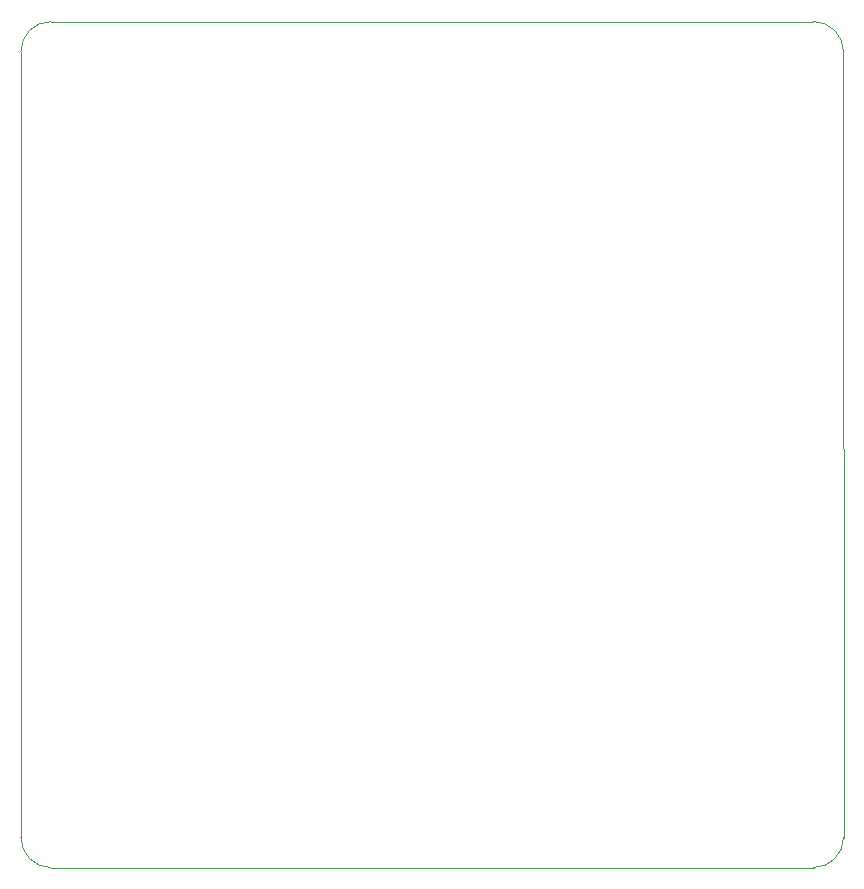
<source format=gm1>
G04 #@! TF.GenerationSoftware,KiCad,Pcbnew,5.99.0-unknown-9f841da98e~134~ubuntu20.04.1*
G04 #@! TF.CreationDate,2021-12-18T11:08:02+01:00*
G04 #@! TF.ProjectId,slave-8in-8out,736c6176-652d-4386-996e-2d386f75742e,rev?*
G04 #@! TF.SameCoordinates,PX3a22d00PY8062360*
G04 #@! TF.FileFunction,Profile,NP*
%FSLAX46Y46*%
G04 Gerber Fmt 4.6, Leading zero omitted, Abs format (unit mm)*
G04 Created by KiCad (PCBNEW 5.99.0-unknown-9f841da98e~134~ubuntu20.04.1) date 2021-12-18 11:08:02*
%MOMM*%
%LPD*%
G01*
G04 APERTURE LIST*
G04 #@! TA.AperFunction,Profile*
%ADD10C,0.050000*%
G04 #@! TD*
G04 APERTURE END LIST*
D10*
X72136000Y-131826000D02*
G75*
G02*
X69596000Y-129286000I0J2540000D01*
G01*
X72136000Y-60198000D02*
X136702800Y-60198000D01*
X136702800Y-60198000D02*
G75*
G02*
X139242800Y-62738000I0J-2540000D01*
G01*
X72136000Y-131826000D02*
X136705000Y-131826000D01*
X69596000Y-62738000D02*
G75*
G02*
X72136000Y-60198000I2540000J0D01*
G01*
X139242800Y-62738000D02*
X139245000Y-129286000D01*
X139245000Y-129286000D02*
G75*
G02*
X136705000Y-131826000I-2540000J0D01*
G01*
X69596000Y-129286000D02*
X69596000Y-62738000D01*
M02*

</source>
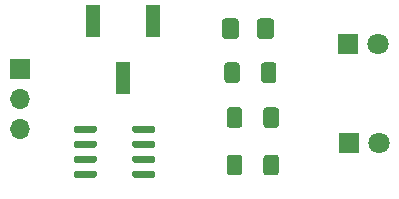
<source format=gbr>
%TF.GenerationSoftware,KiCad,Pcbnew,(5.1.10)-1*%
%TF.CreationDate,2021-05-24T22:05:53+05:30*%
%TF.ProjectId,DAY3_PCB,44415933-5f50-4434-922e-6b696361645f,rev?*%
%TF.SameCoordinates,Original*%
%TF.FileFunction,Soldermask,Top*%
%TF.FilePolarity,Negative*%
%FSLAX46Y46*%
G04 Gerber Fmt 4.6, Leading zero omitted, Abs format (unit mm)*
G04 Created by KiCad (PCBNEW (5.1.10)-1) date 2021-05-24 22:05:53*
%MOMM*%
%LPD*%
G01*
G04 APERTURE LIST*
%ADD10R,1.800000X1.800000*%
%ADD11C,1.800000*%
%ADD12R,1.700000X1.700000*%
%ADD13O,1.700000X1.700000*%
%ADD14R,1.190000X2.790000*%
G04 APERTURE END LIST*
D10*
%TO.C,D1*%
X168375000Y-92250000D03*
D11*
X170915000Y-92250000D03*
%TD*%
D10*
%TO.C,D2*%
X168300000Y-83850000D03*
D11*
X170840000Y-83850000D03*
%TD*%
%TO.C,D3*%
G36*
G01*
X161987500Y-81925000D02*
X161987500Y-83175000D01*
G75*
G02*
X161737500Y-83425000I-250000J0D01*
G01*
X160812500Y-83425000D01*
G75*
G02*
X160562500Y-83175000I0J250000D01*
G01*
X160562500Y-81925000D01*
G75*
G02*
X160812500Y-81675000I250000J0D01*
G01*
X161737500Y-81675000D01*
G75*
G02*
X161987500Y-81925000I0J-250000D01*
G01*
G37*
G36*
G01*
X159012500Y-81925000D02*
X159012500Y-83175000D01*
G75*
G02*
X158762500Y-83425000I-250000J0D01*
G01*
X157837500Y-83425000D01*
G75*
G02*
X157587500Y-83175000I0J250000D01*
G01*
X157587500Y-81925000D01*
G75*
G02*
X157837500Y-81675000I250000J0D01*
G01*
X158762500Y-81675000D01*
G75*
G02*
X159012500Y-81925000I0J-250000D01*
G01*
G37*
%TD*%
D12*
%TO.C,J1*%
X140450001Y-85975001D03*
D13*
X140450001Y-88515001D03*
X140450001Y-91055001D03*
%TD*%
%TO.C,R1*%
G36*
G01*
X162400000Y-93475000D02*
X162400000Y-94725000D01*
G75*
G02*
X162150000Y-94975000I-250000J0D01*
G01*
X161350000Y-94975000D01*
G75*
G02*
X161100000Y-94725000I0J250000D01*
G01*
X161100000Y-93475000D01*
G75*
G02*
X161350000Y-93225000I250000J0D01*
G01*
X162150000Y-93225000D01*
G75*
G02*
X162400000Y-93475000I0J-250000D01*
G01*
G37*
G36*
G01*
X159300000Y-93475000D02*
X159300000Y-94725000D01*
G75*
G02*
X159050000Y-94975000I-250000J0D01*
G01*
X158250000Y-94975000D01*
G75*
G02*
X158000000Y-94725000I0J250000D01*
G01*
X158000000Y-93475000D01*
G75*
G02*
X158250000Y-93225000I250000J0D01*
G01*
X159050000Y-93225000D01*
G75*
G02*
X159300000Y-93475000I0J-250000D01*
G01*
G37*
%TD*%
%TO.C,R2*%
G36*
G01*
X159300000Y-89450000D02*
X159300000Y-90700000D01*
G75*
G02*
X159050000Y-90950000I-250000J0D01*
G01*
X158250000Y-90950000D01*
G75*
G02*
X158000000Y-90700000I0J250000D01*
G01*
X158000000Y-89450000D01*
G75*
G02*
X158250000Y-89200000I250000J0D01*
G01*
X159050000Y-89200000D01*
G75*
G02*
X159300000Y-89450000I0J-250000D01*
G01*
G37*
G36*
G01*
X162400000Y-89450000D02*
X162400000Y-90700000D01*
G75*
G02*
X162150000Y-90950000I-250000J0D01*
G01*
X161350000Y-90950000D01*
G75*
G02*
X161100000Y-90700000I0J250000D01*
G01*
X161100000Y-89450000D01*
G75*
G02*
X161350000Y-89200000I250000J0D01*
G01*
X162150000Y-89200000D01*
G75*
G02*
X162400000Y-89450000I0J-250000D01*
G01*
G37*
%TD*%
%TO.C,R3*%
G36*
G01*
X162200000Y-85650000D02*
X162200000Y-86900000D01*
G75*
G02*
X161950000Y-87150000I-250000J0D01*
G01*
X161150000Y-87150000D01*
G75*
G02*
X160900000Y-86900000I0J250000D01*
G01*
X160900000Y-85650000D01*
G75*
G02*
X161150000Y-85400000I250000J0D01*
G01*
X161950000Y-85400000D01*
G75*
G02*
X162200000Y-85650000I0J-250000D01*
G01*
G37*
G36*
G01*
X159100000Y-85650000D02*
X159100000Y-86900000D01*
G75*
G02*
X158850000Y-87150000I-250000J0D01*
G01*
X158050000Y-87150000D01*
G75*
G02*
X157800000Y-86900000I0J250000D01*
G01*
X157800000Y-85650000D01*
G75*
G02*
X158050000Y-85400000I250000J0D01*
G01*
X158850000Y-85400000D01*
G75*
G02*
X159100000Y-85650000I0J-250000D01*
G01*
G37*
%TD*%
D14*
%TO.C,RV1*%
X151740000Y-81920000D03*
X149200000Y-86750000D03*
X146660000Y-81920000D03*
%TD*%
%TO.C,U1*%
G36*
G01*
X151925000Y-94720000D02*
X151925000Y-95020000D01*
G75*
G02*
X151775000Y-95170000I-150000J0D01*
G01*
X150125000Y-95170000D01*
G75*
G02*
X149975000Y-95020000I0J150000D01*
G01*
X149975000Y-94720000D01*
G75*
G02*
X150125000Y-94570000I150000J0D01*
G01*
X151775000Y-94570000D01*
G75*
G02*
X151925000Y-94720000I0J-150000D01*
G01*
G37*
G36*
G01*
X151925000Y-93450000D02*
X151925000Y-93750000D01*
G75*
G02*
X151775000Y-93900000I-150000J0D01*
G01*
X150125000Y-93900000D01*
G75*
G02*
X149975000Y-93750000I0J150000D01*
G01*
X149975000Y-93450000D01*
G75*
G02*
X150125000Y-93300000I150000J0D01*
G01*
X151775000Y-93300000D01*
G75*
G02*
X151925000Y-93450000I0J-150000D01*
G01*
G37*
G36*
G01*
X151925000Y-92180000D02*
X151925000Y-92480000D01*
G75*
G02*
X151775000Y-92630000I-150000J0D01*
G01*
X150125000Y-92630000D01*
G75*
G02*
X149975000Y-92480000I0J150000D01*
G01*
X149975000Y-92180000D01*
G75*
G02*
X150125000Y-92030000I150000J0D01*
G01*
X151775000Y-92030000D01*
G75*
G02*
X151925000Y-92180000I0J-150000D01*
G01*
G37*
G36*
G01*
X151925000Y-90910000D02*
X151925000Y-91210000D01*
G75*
G02*
X151775000Y-91360000I-150000J0D01*
G01*
X150125000Y-91360000D01*
G75*
G02*
X149975000Y-91210000I0J150000D01*
G01*
X149975000Y-90910000D01*
G75*
G02*
X150125000Y-90760000I150000J0D01*
G01*
X151775000Y-90760000D01*
G75*
G02*
X151925000Y-90910000I0J-150000D01*
G01*
G37*
G36*
G01*
X146975000Y-90910000D02*
X146975000Y-91210000D01*
G75*
G02*
X146825000Y-91360000I-150000J0D01*
G01*
X145175000Y-91360000D01*
G75*
G02*
X145025000Y-91210000I0J150000D01*
G01*
X145025000Y-90910000D01*
G75*
G02*
X145175000Y-90760000I150000J0D01*
G01*
X146825000Y-90760000D01*
G75*
G02*
X146975000Y-90910000I0J-150000D01*
G01*
G37*
G36*
G01*
X146975000Y-92180000D02*
X146975000Y-92480000D01*
G75*
G02*
X146825000Y-92630000I-150000J0D01*
G01*
X145175000Y-92630000D01*
G75*
G02*
X145025000Y-92480000I0J150000D01*
G01*
X145025000Y-92180000D01*
G75*
G02*
X145175000Y-92030000I150000J0D01*
G01*
X146825000Y-92030000D01*
G75*
G02*
X146975000Y-92180000I0J-150000D01*
G01*
G37*
G36*
G01*
X146975000Y-93450000D02*
X146975000Y-93750000D01*
G75*
G02*
X146825000Y-93900000I-150000J0D01*
G01*
X145175000Y-93900000D01*
G75*
G02*
X145025000Y-93750000I0J150000D01*
G01*
X145025000Y-93450000D01*
G75*
G02*
X145175000Y-93300000I150000J0D01*
G01*
X146825000Y-93300000D01*
G75*
G02*
X146975000Y-93450000I0J-150000D01*
G01*
G37*
G36*
G01*
X146975000Y-94720000D02*
X146975000Y-95020000D01*
G75*
G02*
X146825000Y-95170000I-150000J0D01*
G01*
X145175000Y-95170000D01*
G75*
G02*
X145025000Y-95020000I0J150000D01*
G01*
X145025000Y-94720000D01*
G75*
G02*
X145175000Y-94570000I150000J0D01*
G01*
X146825000Y-94570000D01*
G75*
G02*
X146975000Y-94720000I0J-150000D01*
G01*
G37*
%TD*%
M02*

</source>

→ **INSTRUCTION**
Copy out, exactly and alone, the lines of the entries above between the ones holding "X170840000Y-83850000D03*" and "X159050000Y-94975000I-250000J0D01*", inclusive.

→ **ANSWER FOR THE TASK**
X170840000Y-83850000D03*
%TD*%
%TO.C,D3*%
G36*
G01*
X161987500Y-81925000D02*
X161987500Y-83175000D01*
G75*
G02*
X161737500Y-83425000I-250000J0D01*
G01*
X160812500Y-83425000D01*
G75*
G02*
X160562500Y-83175000I0J250000D01*
G01*
X160562500Y-81925000D01*
G75*
G02*
X160812500Y-81675000I250000J0D01*
G01*
X161737500Y-81675000D01*
G75*
G02*
X161987500Y-81925000I0J-250000D01*
G01*
G37*
G36*
G01*
X159012500Y-81925000D02*
X159012500Y-83175000D01*
G75*
G02*
X158762500Y-83425000I-250000J0D01*
G01*
X157837500Y-83425000D01*
G75*
G02*
X157587500Y-83175000I0J250000D01*
G01*
X157587500Y-81925000D01*
G75*
G02*
X157837500Y-81675000I250000J0D01*
G01*
X158762500Y-81675000D01*
G75*
G02*
X159012500Y-81925000I0J-250000D01*
G01*
G37*
%TD*%
D12*
%TO.C,J1*%
X140450001Y-85975001D03*
D13*
X140450001Y-88515001D03*
X140450001Y-91055001D03*
%TD*%
%TO.C,R1*%
G36*
G01*
X162400000Y-93475000D02*
X162400000Y-94725000D01*
G75*
G02*
X162150000Y-94975000I-250000J0D01*
G01*
X161350000Y-94975000D01*
G75*
G02*
X161100000Y-94725000I0J250000D01*
G01*
X161100000Y-93475000D01*
G75*
G02*
X161350000Y-93225000I250000J0D01*
G01*
X162150000Y-93225000D01*
G75*
G02*
X162400000Y-93475000I0J-250000D01*
G01*
G37*
G36*
G01*
X159300000Y-93475000D02*
X159300000Y-94725000D01*
G75*
G02*
X159050000Y-94975000I-250000J0D01*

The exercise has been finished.